If this question sparks something for you, set a timer for 10 minutes and see what happens when you just start and keep going. Here's my (unedited) freewrite from this morning.
In the past, I would have met this question much the way I would have met a trap. Ensnarement would ensue. Who am I when I'm not a... (wife, mother, etc)? I would have snuck off to write in my journal, furiously self-reflective, searching for the elusive "self" beneath the roles, beyond the roles.
I have changed, apparently.
I no longer really read this question as a trap or a source of tsuris, which happens to a be a great Yiddish word for angst.
It's not that I don't have tsuris. Oh, do I have tsuris! (You have to read this with a Yiddish accent.)
But my angst is no longer quite as snarled and tangled up in this idea of roles. This probably reflects the fact that who I am in my life feels less and less like "roles" over time and more and more like just my whole self. I don't parse them out anymore, perhaps because I don't feel the fierce need to claim and protect one part against another as I might have in the past.
This made sense when my kids were little and I was desperately searching for Susan, I mean, me, I mean, the writer, artist, freedom flyer me who felt bound and sometimes gagged by the contracts I'd made. I quit job after job, or so it felt at the time if not in reality (it wasn't really that dramatically serial). In my mind's eye looking back, I bucked against so much even though you would not have looked at younger me and necessarily have perceived bucking.
Anyway, where was I? Where am I? Who am I when I let all the things settle?
Just here.
Really just here.
It is rarer than I would like. I still get myself so very agitated internally. Perfectionism and anxiety float like errant debris through my veins.
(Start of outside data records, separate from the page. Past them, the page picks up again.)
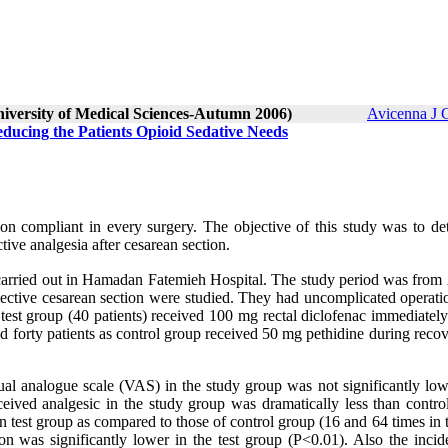
niversity of Medical Sciences-Autumn 2006)
Avicenna J 
educing the Patients Opioid Sedative Needs
on compliant in every surgery. The objective of this study was to de
ive analgesia after cesarean section.
s carried out in Hamadan Fatemieh Hospital. The study period was from
ctive cesarean section were studied. They had uncomplicated operatio
est group (40 patients) received 100 mg rectal diclofenac immediately
d forty patients as control group received 50 mg pethidine during reco
sual analogue scale (VAS) in the study group was not significantly low
ceived analgesic in the study group was dramatically less than contro
test group as compared to those of control group (16 and 64 times in t
on was significantly lower in the test group (P<0.01). Also the incid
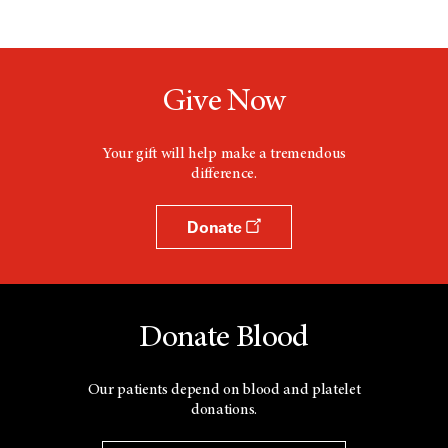
Give Now
Your gift will help make a tremendous
difference.
Donate
Donate Blood
Our patients depend on blood and platelet
donations.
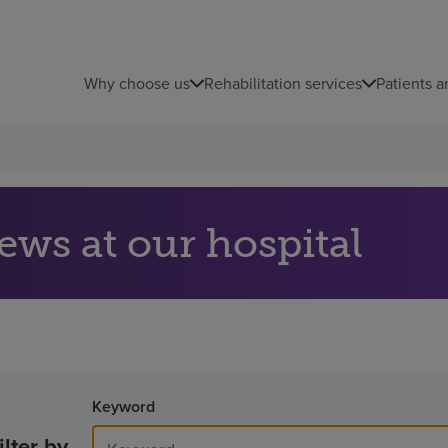
Why choose us
Rehabilitation services
Patients a
ews at our hospital
Keyword
ilter by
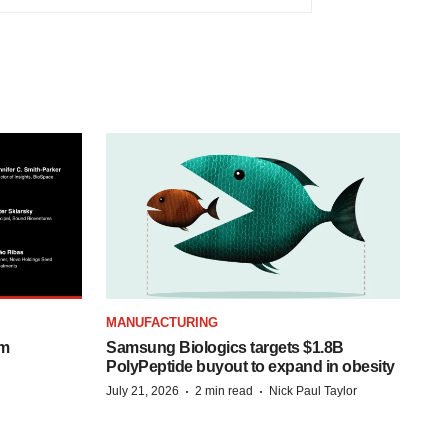
MANUFACTURING
om
Samsung Biologics targets $1.8B
PolyPeptide buyout to expand in obesity
·
·
July 21, 2026
2 min read
Nick Paul Taylor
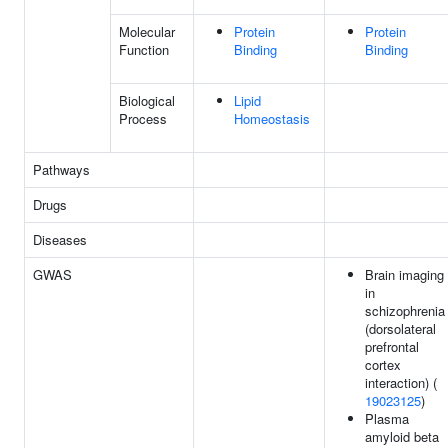
Molecular
Protein
Protein
Function
Binding
Binding
Biological
Lipid
Process
Homeostasis
Pathways
Drugs
Diseases
GWAS
Brain imaging
in
schizophrenia
(dorsolateral
prefrontal
cortex
interaction) (
19023125
)
Plasma
amyloid beta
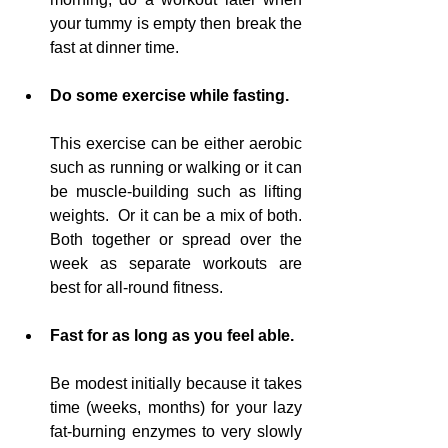
your tummy is empty then break the 
fast at dinner time.
Do some exercise while fasting.
This exercise can be either aerobic 
such as running or walking or it can 
be muscle-building such as lifting 
weights.  Or it can be a mix of both.  
Both together or 
spread
 over the 
week as separate workouts 
are
best for all-round fitness.
Fast for as 
long
 as you feel able.
Be modest initially 
because
 it takes 
time (weeks, months)
for
 your lazy 
fat-burning enzymes to very slowly 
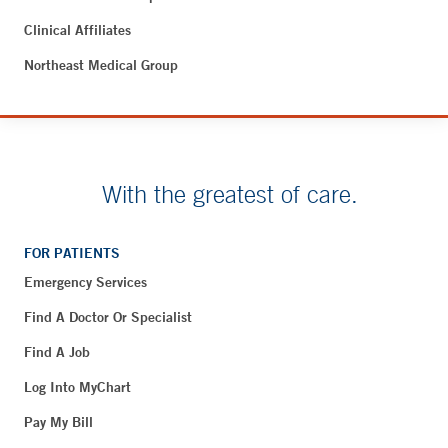
Clinical Affiliates
Northeast Medical Group
With the greatest of care.
FOR PATIENTS
Emergency Services
Find A Doctor Or Specialist
Find A Job
Log Into MyChart
Pay My Bill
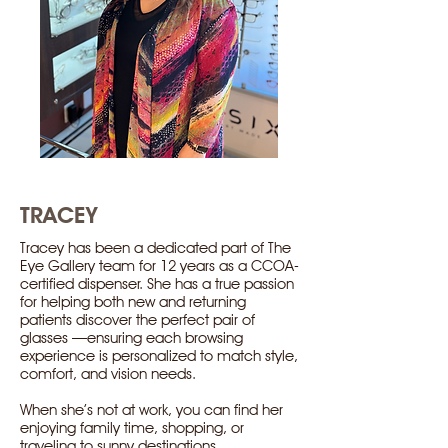
TRACEY
Tracey has been a dedicated part of The
Eye Gallery team for 12 years as a CCOA-
certified dispenser. She has a true passion
for helping both new and returning
patients discover the perfect pair of
glasses —ensuring each browsing
experience is personalized to match style,
comfort, and vision needs.
When she’s not at work, you can find her
enjoying family time, shopping, or
traveling to sunny destinations.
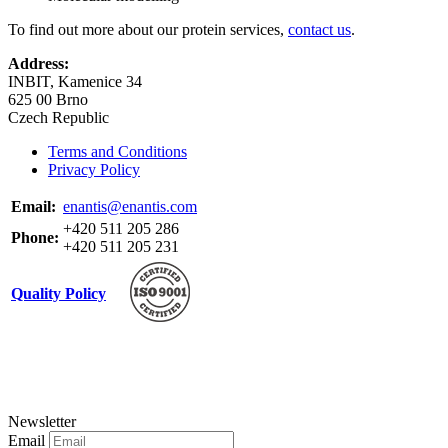
To find out more about our protein services,
contact us
.
Address:
INBIT, Kamenice 34
625 00 Brno
Czech Republic
Terms and Conditions
Privacy Policy
Email:
enantis@enantis.com
+420 511 205 286
Phone:
+420 511 205 231
Quality Policy
Newsletter
Email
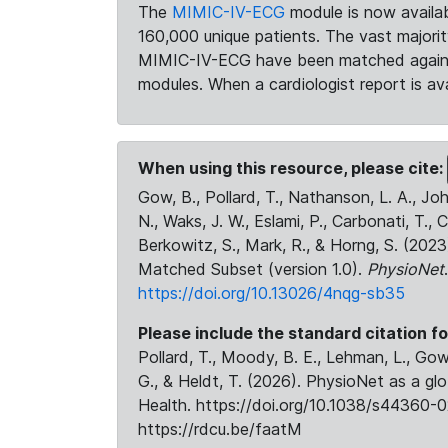
The
MIMIC-IV-ECG
module is now availab
160,000 unique patients. The vast majori
MIMIC-IV-ECG have been matched against 
modules. When a cardiologist report is ava
When using this resource, please cite:
Gow, B., Pollard, T., Nathanson, L. A., J
N., Waks, J. W., Eslami, P., Carbonati, T., 
Berkowitz, S., Mark, R., & Horng, S. (20
Matched Subset (version 1.0).
PhysioNet
https://doi.org/10.13026/4nqg-sb35
Please include the standard citation fo
Pollard, T., Moody, B. E., Lehman, L., Gow,
G., & Heldt, T. (2026). PhysioNet as a gl
Health. https://doi.org/10.1038/s44360-0
https://rdcu.be/faatM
I drink a lot of water, as if to flush these out and replace them with ease, with calm, with authenticity and centeredness, with steady steps up the mountain. I am at my best when I'm focused and not allowing myself to be swirled up in habitual worries, worries like, "Who am I when I'm not all these roles."
Finally, the words "good enough" float to the surface and I want to gently scoop them into cupped palms, place them in a bowl with flower petals or something similarly lovely. I want to protect this notion and keep it close. Nothing to buck up against or reject, just this knowing that I can stop trying so hard. That I can rest.